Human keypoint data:
========

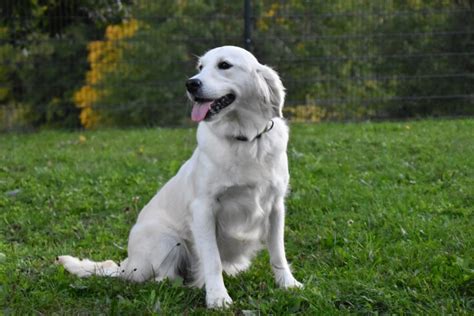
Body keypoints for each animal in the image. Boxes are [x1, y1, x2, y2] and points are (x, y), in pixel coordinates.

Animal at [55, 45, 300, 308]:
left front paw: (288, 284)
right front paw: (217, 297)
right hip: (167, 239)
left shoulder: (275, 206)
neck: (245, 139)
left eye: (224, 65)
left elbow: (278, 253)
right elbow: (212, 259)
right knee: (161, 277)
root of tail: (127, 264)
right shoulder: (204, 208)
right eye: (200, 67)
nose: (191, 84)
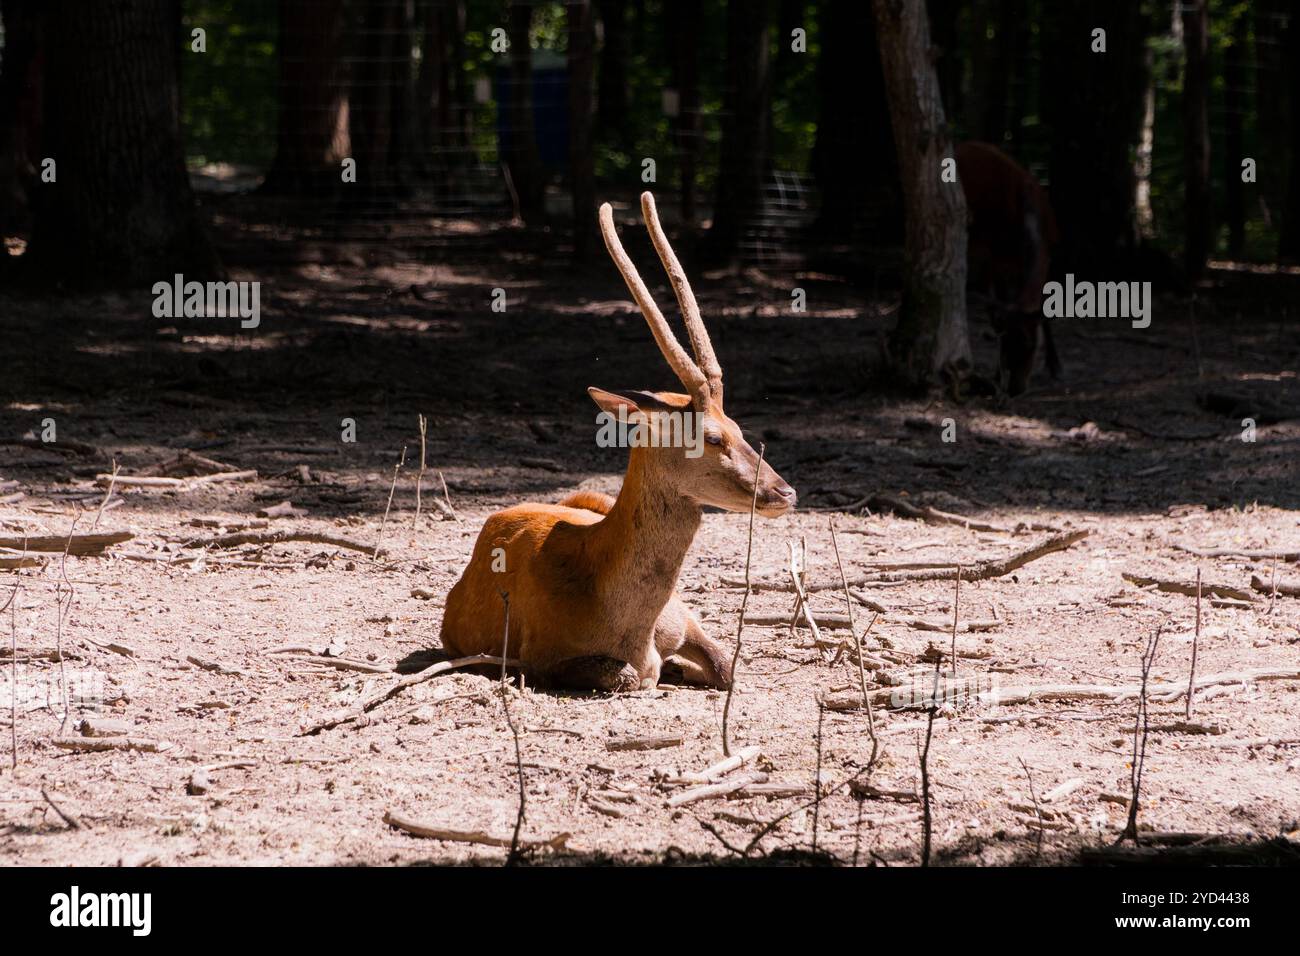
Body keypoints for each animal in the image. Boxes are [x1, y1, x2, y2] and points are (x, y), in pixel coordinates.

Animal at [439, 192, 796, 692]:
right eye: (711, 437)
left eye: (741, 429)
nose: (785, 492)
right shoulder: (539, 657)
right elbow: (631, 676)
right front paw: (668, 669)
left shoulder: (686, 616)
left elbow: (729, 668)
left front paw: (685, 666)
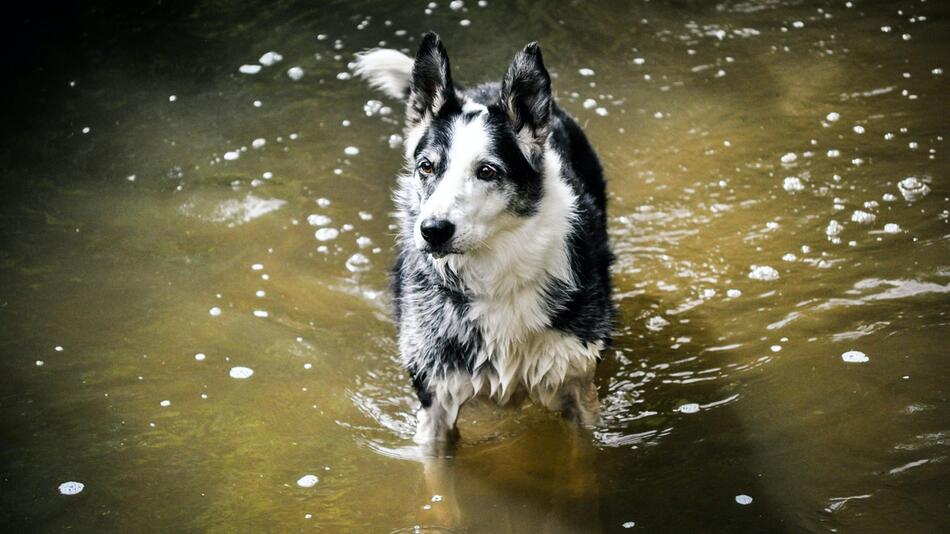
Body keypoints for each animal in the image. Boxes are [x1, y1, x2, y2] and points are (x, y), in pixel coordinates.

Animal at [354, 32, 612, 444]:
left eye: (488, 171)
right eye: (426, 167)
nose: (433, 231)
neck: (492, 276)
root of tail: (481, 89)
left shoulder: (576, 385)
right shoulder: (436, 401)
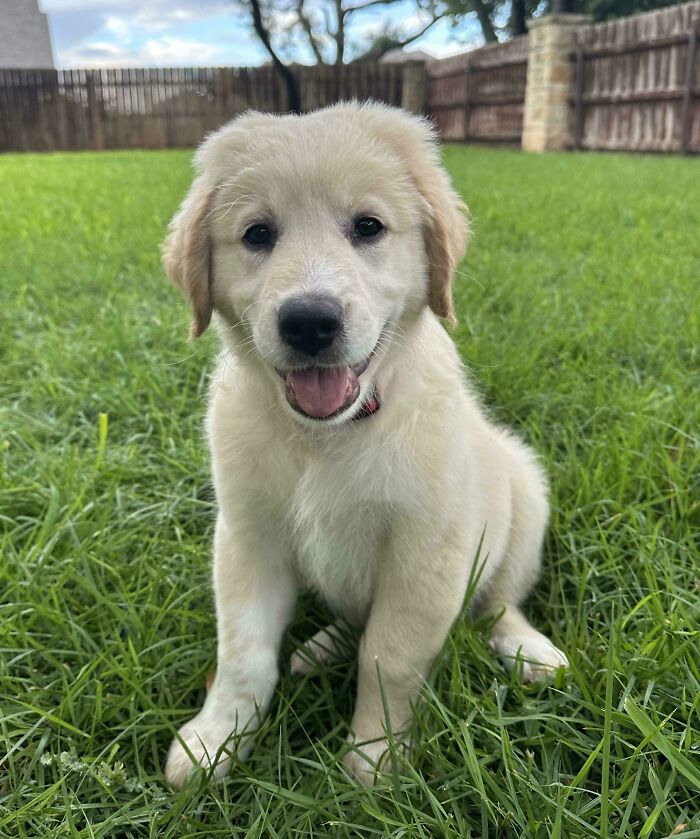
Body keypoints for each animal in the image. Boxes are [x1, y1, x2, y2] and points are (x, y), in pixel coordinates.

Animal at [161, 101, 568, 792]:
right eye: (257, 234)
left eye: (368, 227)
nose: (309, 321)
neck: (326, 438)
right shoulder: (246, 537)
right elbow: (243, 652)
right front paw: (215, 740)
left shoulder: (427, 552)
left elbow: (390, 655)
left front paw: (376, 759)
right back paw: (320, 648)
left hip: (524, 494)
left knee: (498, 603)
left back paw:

========

→ AIM OF THE EXERCISE
Repeat the records above exactly, leaving out the pictures.

→ SOLUTION TO THE PROBLEM
Body keypoints for each animal in the image. Boxes are [x1, y1, x2, y2] and points are (x, y), in pixel coordinates.

Animal at [55, 45, 300, 308]:
left front paw: (288, 284)
right front paw: (217, 297)
right hip: (167, 239)
left shoulder: (275, 206)
neck: (245, 139)
left eye: (224, 65)
left elbow: (278, 253)
right elbow: (212, 259)
right knee: (161, 277)
root of tail: (127, 264)
right shoulder: (204, 208)
right eye: (200, 67)
nose: (191, 84)
Body keypoints for each animal in the image. Boxes are [x1, y1, x2, y2] and points are (x, y), in pixel coordinates.

Animal at [439, 192, 796, 692]:
right eye: (711, 437)
left eye: (741, 429)
nose: (785, 492)
right shoulder: (539, 657)
right elbow: (631, 676)
right front paw: (668, 669)
left shoulder: (686, 616)
left elbow: (729, 668)
left front paw: (685, 666)
Body keypoints for each animal in the image. Boxes are [x1, y1, x2, y2] and points are (x, y), in pixel coordinates.

Animal at [354, 32, 612, 444]:
left eye: (488, 171)
right eye: (426, 167)
nose: (433, 231)
neck: (492, 276)
root of tail: (481, 89)
left shoulder: (576, 385)
right shoulder: (436, 401)
Body keypoints for each animal in the image. Boxes are [x1, y1, x2, y2] and points are (x, y), in pixel coordinates.

Animal at [161, 101, 568, 792]:
right eye: (257, 234)
left eye: (368, 227)
nose: (309, 321)
neck: (326, 438)
right shoulder: (246, 537)
right elbow: (243, 652)
right front paw: (215, 740)
left shoulder: (427, 552)
left elbow: (390, 655)
left front paw: (376, 759)
right back paw: (320, 648)
left hip: (524, 494)
left knee: (498, 603)
left back paw:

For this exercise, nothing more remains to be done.